The AI That Could Heal a Divided Internet
๐ Abstract
The article discusses how new AI tools developed by Jigsaw, a Google subsidiary, could help improve the quality of online discourse by ranking posts based on attributes like nuance, compassion, and evidence-based reasoning, rather than just engagement metrics like likes and comments. The article explores the potential benefits and challenges of this approach.
๐ Q&A
[01] The Promise and Failure of the Internet
1. What was the grand promise made by technologists in the 1990s and early 2000s about new communications technologies?
- The promise was that new communications technologies would strengthen democracy, undermine authoritarianism, and lead to a new era of human flourishing.
2. How has the reality of the internet today differed from that lofty goal?
- On social media platforms, content tends to be ranked by how much engagement it receives, which has reshaped politics, media, and culture to prioritize posts that provoke emotional responses.
- The internet has not lived up to the promise of strengthening democracy and leading to human flourishing.
[02] Jigsaw's Approach to Improving Online Discourse
1. What is Jigsaw's approach to addressing the problems with online discourse?

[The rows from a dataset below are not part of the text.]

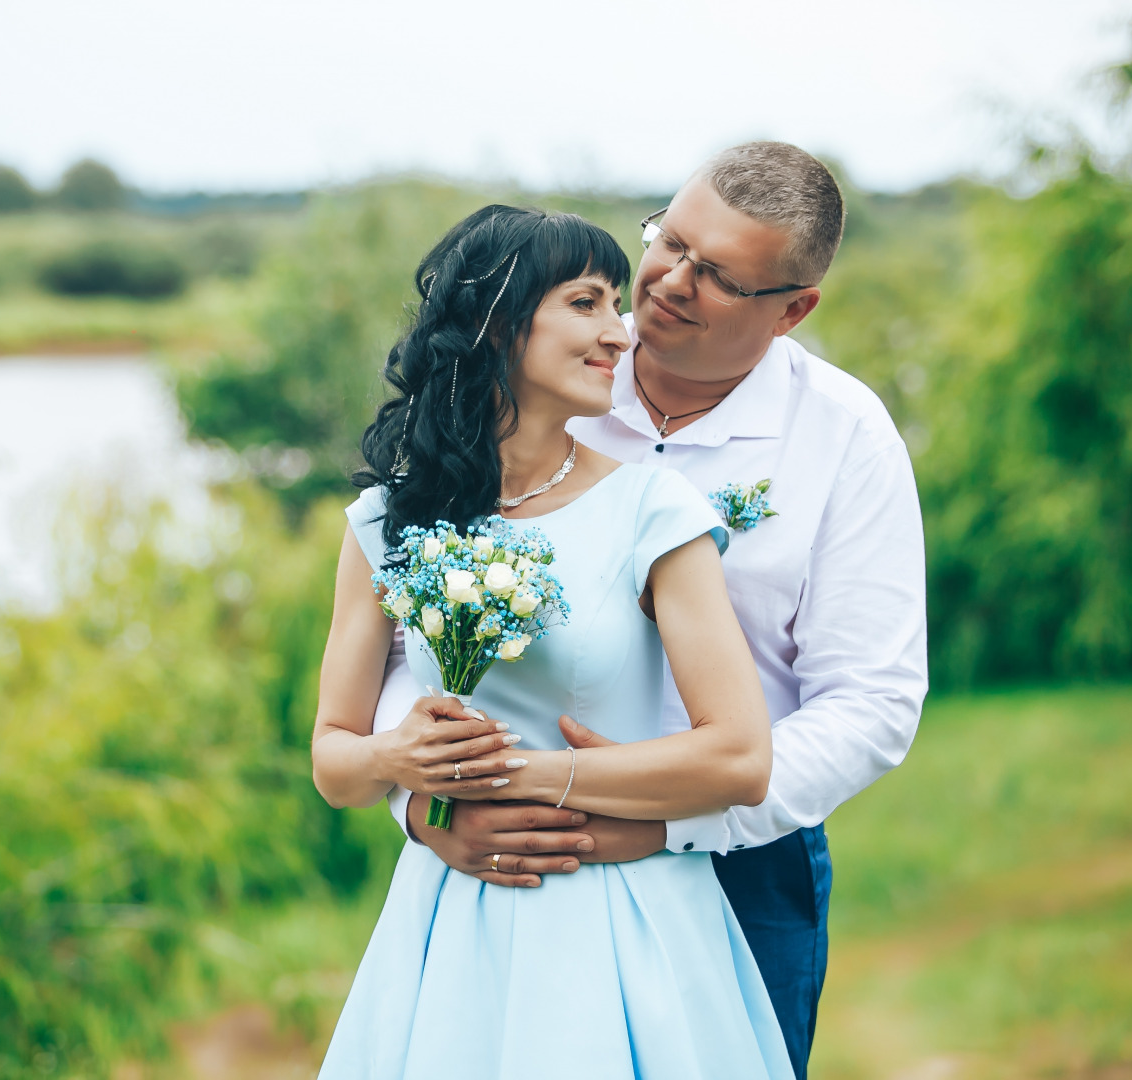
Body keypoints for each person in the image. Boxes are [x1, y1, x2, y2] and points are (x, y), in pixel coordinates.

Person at [368, 142, 928, 1079]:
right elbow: (404, 632)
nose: (668, 282)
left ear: (792, 310)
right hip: (504, 853)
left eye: (719, 277)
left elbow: (870, 702)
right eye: (669, 240)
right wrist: (425, 799)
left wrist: (671, 821)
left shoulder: (845, 437)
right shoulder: (542, 380)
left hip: (740, 865)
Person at [312, 205, 795, 1078]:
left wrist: (521, 777)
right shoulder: (385, 522)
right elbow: (333, 761)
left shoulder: (656, 513)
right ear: (497, 324)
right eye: (586, 304)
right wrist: (404, 763)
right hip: (455, 921)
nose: (620, 335)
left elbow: (740, 757)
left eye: (616, 305)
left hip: (623, 919)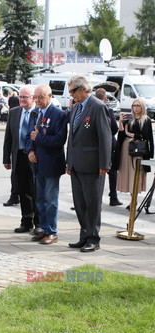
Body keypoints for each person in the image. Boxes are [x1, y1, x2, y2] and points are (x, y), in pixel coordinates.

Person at [66, 75, 112, 252]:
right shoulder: (76, 107)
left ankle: (93, 238)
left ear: (83, 89)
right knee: (80, 204)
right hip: (76, 164)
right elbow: (72, 137)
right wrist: (69, 161)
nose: (71, 95)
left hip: (93, 165)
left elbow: (105, 138)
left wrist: (104, 164)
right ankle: (84, 235)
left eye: (73, 91)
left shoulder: (98, 107)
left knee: (92, 203)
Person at [25, 84, 67, 245]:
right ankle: (43, 228)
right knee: (40, 199)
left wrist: (38, 139)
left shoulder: (59, 115)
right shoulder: (35, 113)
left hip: (51, 163)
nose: (38, 100)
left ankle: (52, 231)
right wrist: (30, 151)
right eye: (36, 97)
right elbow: (28, 136)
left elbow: (59, 140)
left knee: (50, 200)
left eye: (41, 97)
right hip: (36, 163)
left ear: (49, 96)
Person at [3, 85, 41, 234]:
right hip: (18, 154)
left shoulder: (38, 113)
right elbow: (8, 137)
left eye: (25, 97)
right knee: (23, 190)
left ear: (33, 98)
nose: (22, 99)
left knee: (36, 189)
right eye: (20, 96)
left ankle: (38, 222)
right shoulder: (14, 112)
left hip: (34, 155)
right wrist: (7, 158)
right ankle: (26, 221)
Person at [114, 98, 154, 201]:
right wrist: (121, 123)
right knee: (128, 173)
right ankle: (133, 201)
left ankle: (134, 201)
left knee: (136, 173)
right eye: (134, 106)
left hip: (139, 149)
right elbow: (121, 135)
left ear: (142, 107)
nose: (135, 108)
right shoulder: (129, 118)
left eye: (138, 106)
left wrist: (133, 135)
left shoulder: (146, 119)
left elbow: (147, 136)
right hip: (126, 148)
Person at [94, 88, 123, 206]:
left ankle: (96, 198)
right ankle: (113, 197)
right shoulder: (108, 110)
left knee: (96, 173)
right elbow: (115, 129)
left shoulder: (93, 110)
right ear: (104, 98)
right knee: (112, 171)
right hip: (109, 144)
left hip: (96, 145)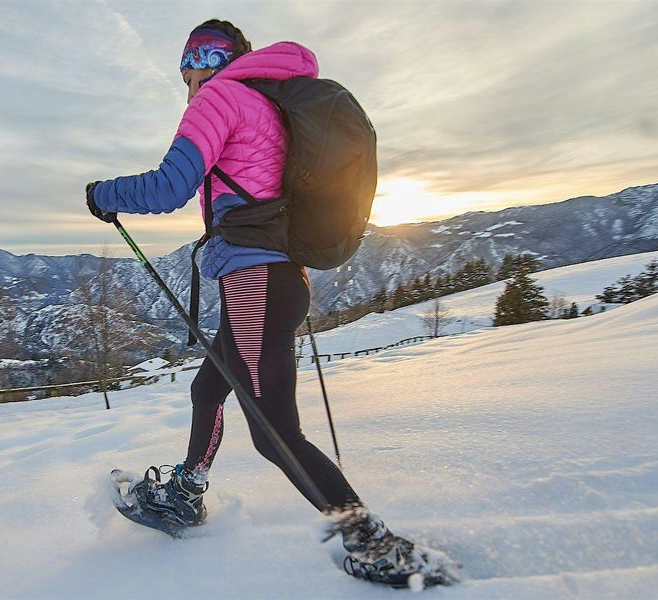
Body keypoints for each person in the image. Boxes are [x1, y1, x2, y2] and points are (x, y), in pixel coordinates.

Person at [86, 19, 442, 585]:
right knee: (209, 387)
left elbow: (168, 186)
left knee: (274, 433)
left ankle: (374, 544)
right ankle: (187, 489)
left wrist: (101, 194)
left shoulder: (221, 96)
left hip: (254, 279)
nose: (187, 85)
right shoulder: (266, 103)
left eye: (188, 69)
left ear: (207, 59)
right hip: (279, 278)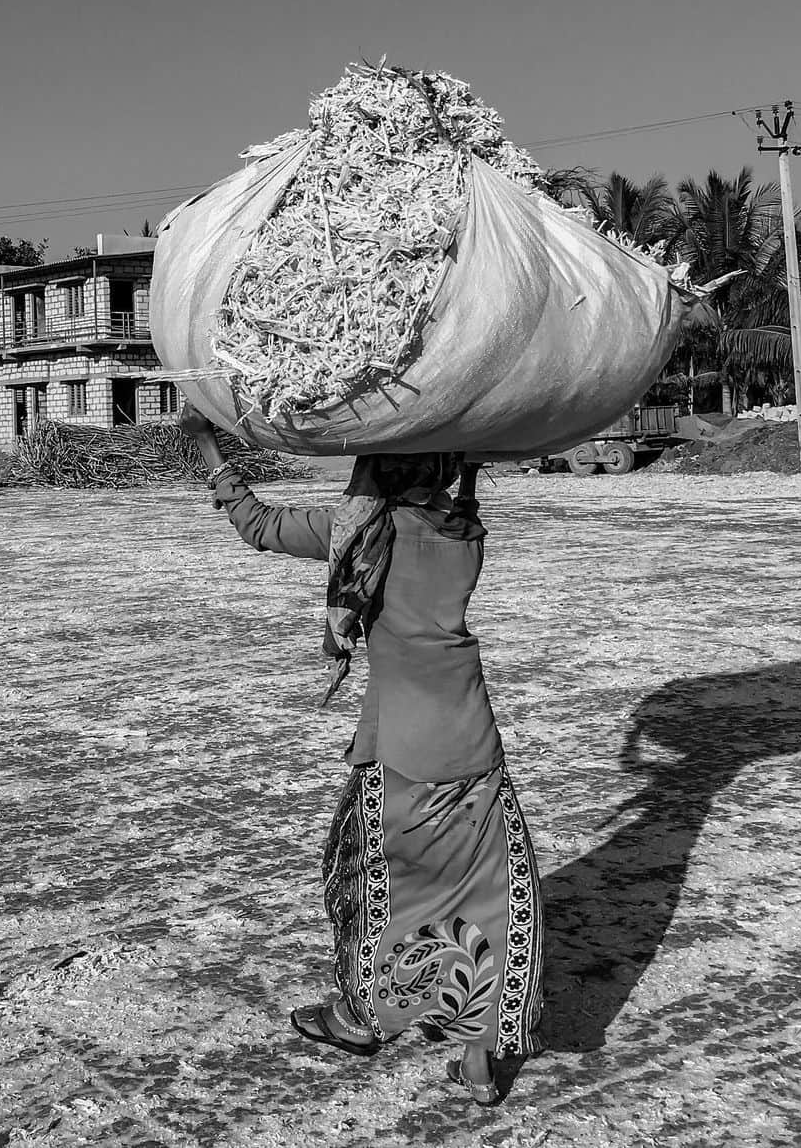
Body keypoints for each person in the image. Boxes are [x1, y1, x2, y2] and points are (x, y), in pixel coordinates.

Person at [180, 404, 544, 1105]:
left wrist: (207, 446)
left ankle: (359, 1017)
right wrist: (462, 438)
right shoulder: (463, 533)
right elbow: (462, 489)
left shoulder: (357, 534)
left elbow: (256, 524)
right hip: (473, 737)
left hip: (405, 747)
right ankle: (476, 1059)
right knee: (482, 892)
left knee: (368, 882)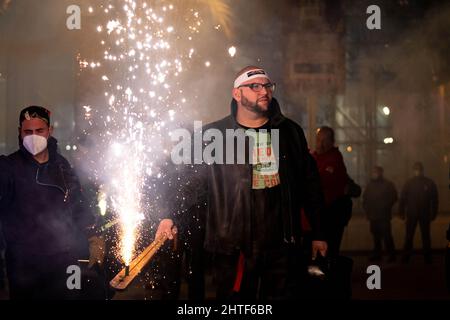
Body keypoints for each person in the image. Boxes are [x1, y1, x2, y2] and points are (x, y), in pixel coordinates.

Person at [156, 66, 327, 299]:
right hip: (232, 249)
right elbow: (190, 182)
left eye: (267, 85)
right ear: (237, 94)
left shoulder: (289, 132)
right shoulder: (213, 136)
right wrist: (169, 216)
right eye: (254, 86)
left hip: (281, 247)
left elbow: (310, 185)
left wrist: (319, 232)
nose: (264, 91)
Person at [0, 106, 105, 299]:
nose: (33, 136)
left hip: (65, 262)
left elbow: (78, 205)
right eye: (27, 132)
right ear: (19, 132)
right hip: (24, 268)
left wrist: (93, 236)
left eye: (39, 131)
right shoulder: (8, 168)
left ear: (50, 131)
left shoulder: (62, 166)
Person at [312, 126, 353, 258]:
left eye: (324, 140)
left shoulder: (335, 159)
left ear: (332, 142)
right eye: (319, 140)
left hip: (332, 214)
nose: (321, 143)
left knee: (330, 251)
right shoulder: (313, 158)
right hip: (318, 214)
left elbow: (323, 180)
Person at [399, 162, 438, 264]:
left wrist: (434, 213)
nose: (417, 171)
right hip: (415, 213)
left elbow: (434, 199)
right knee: (410, 236)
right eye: (416, 169)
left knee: (423, 236)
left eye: (418, 169)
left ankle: (424, 257)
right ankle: (410, 257)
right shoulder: (413, 183)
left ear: (421, 170)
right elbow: (403, 198)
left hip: (421, 213)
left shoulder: (427, 183)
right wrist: (401, 212)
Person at [362, 166, 398, 262]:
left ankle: (391, 255)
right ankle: (378, 254)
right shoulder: (370, 185)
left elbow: (394, 197)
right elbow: (365, 199)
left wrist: (385, 206)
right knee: (376, 237)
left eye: (376, 172)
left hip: (383, 215)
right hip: (374, 216)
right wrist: (367, 211)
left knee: (387, 236)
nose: (375, 174)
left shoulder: (388, 184)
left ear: (381, 173)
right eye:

- Jigsaw has developed new AI tools or "classifiers" that can score posts based on attributes like nuance, evidence-based reasoning, personal stories, and compassion.
- The goal is to allow online platforms to rank posts in a way that elevates more positive and constructive content, rather than just the most engaging content.
2. How do these new AI classifiers work and what are their key capabilities?
- The classifiers use large language models (LLMs) that can identify complex linguistic concepts like compassion and curiosity, which was not feasible with older AI systems.
- The classifiers can return a numerical score (0 to 1) representing the likelihood of a post containing certain virtuous attributes.
3. What are the potential benefits of using these new AI classifiers to rank online content?
- Boosting positive, nuanced, and compassionate content could have cascading positive effects on personal relationships and society as a whole.
- It could change the "media economics" of the internet by making divisive rhetoric less valuable, leading to less of it being produced.
4. What are some of the potential challenges and concerns with using these AI classifiers?
- There are worries about the classifiers introducing new biases or unfairly amplifying already prominent voices.
- Changing what kind of speech gets rewarded online will always have political opponents, as both conservatives and liberals believe their content is being censored.
- There are also concerns about the reliability and limitations of even advanced language models in making value judgments about complex language.
[03] The Path Forward for Jigsaw's Approach
1. How is Jigsaw planning to get these new classifiers adopted and implemented?
- Jigsaw is making the tools freely available to independent developers, hoping smaller online spaces like message boards and newspaper comment sections will build an evidence base that the new ranking methods are popular with users.
- However, the big tech platforms that dominate social media have no immediate plans to use the classifiers themselves, as it could conflict with their business models focused on maximizing user engagement.
2. What are some of the key challenges in getting platforms to adopt these new ranking methods?
- Ranking by engagement is the most effective way for platforms to keep users on their sites and maximize ad revenue, so moving away from that model is a tough ask.
- There are also concerns about the classifiers potentially exacerbating issues like AI-generated content spam or unfairly boosting certain voices over others.
3. How do experts view the potential long-term impact of these new AI classifiers?
- Academics believe that if implemented successfully, the classifiers could result in a "paradigm shift" for social media by creating new incentives for more positive online behavior and discourse.
- However, significant work is still needed to ensure the classifiers are unbiased and capture the diversity of how people express the concepts they are designed to identify.